= Available data =
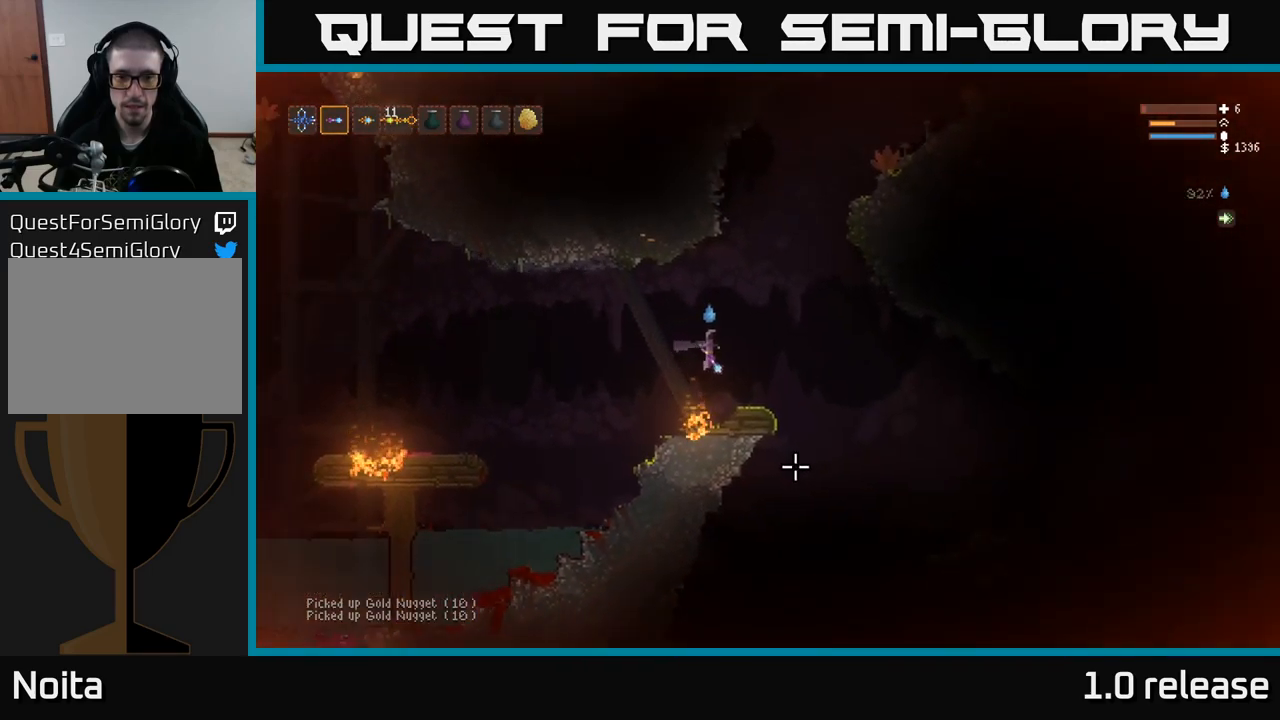
{"buttons": [], "left_stick": "right", "right_stick": "down", "events": [[334, "right_stick", "down"]]}
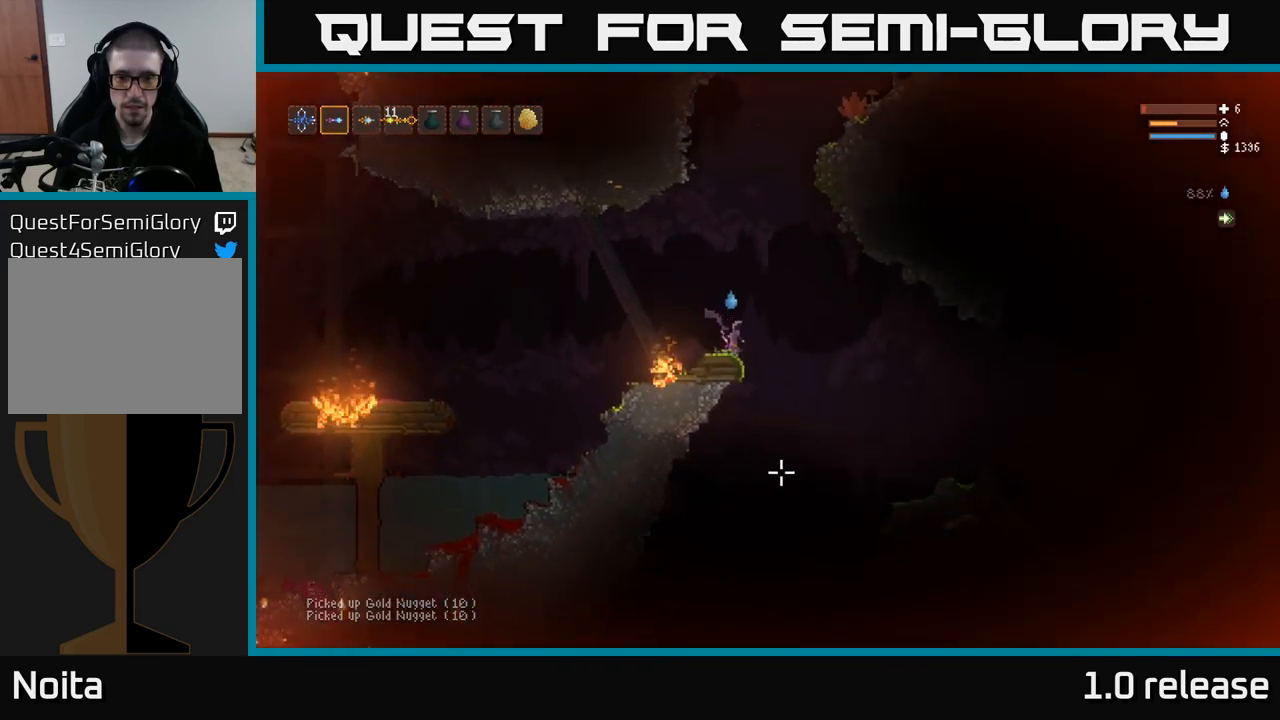
{"buttons": [], "left_stick": "left", "right_stick": "down", "events": [[384, "left_stick", "center"], [434, "left_stick", "left"]]}
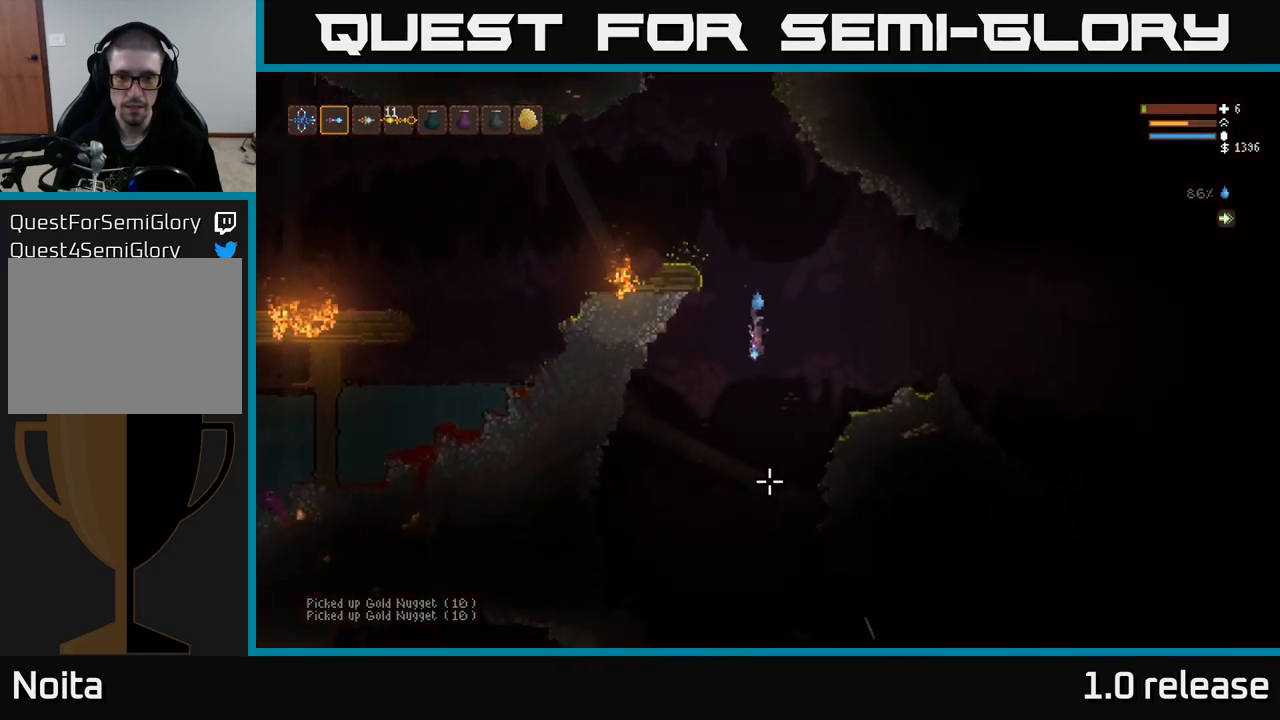
{"buttons": [], "left_stick": "center", "right_stick": "down", "events": [[17, "left_stick", "center"], [117, "L2", "down"], [250, "L2", "up"]]}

= Work to be completed =
Go through the data and show every line where "center" occurs.

= Answer area =
{"buttons": [], "left_stick": "left", "right_stick": "down", "events": [[384, "left_stick", "center"], [434, "left_stick", "left"]]}
{"buttons": [], "left_stick": "center", "right_stick": "down", "events": [[17, "left_stick", "center"], [117, "L2", "down"], [250, "L2", "up"]]}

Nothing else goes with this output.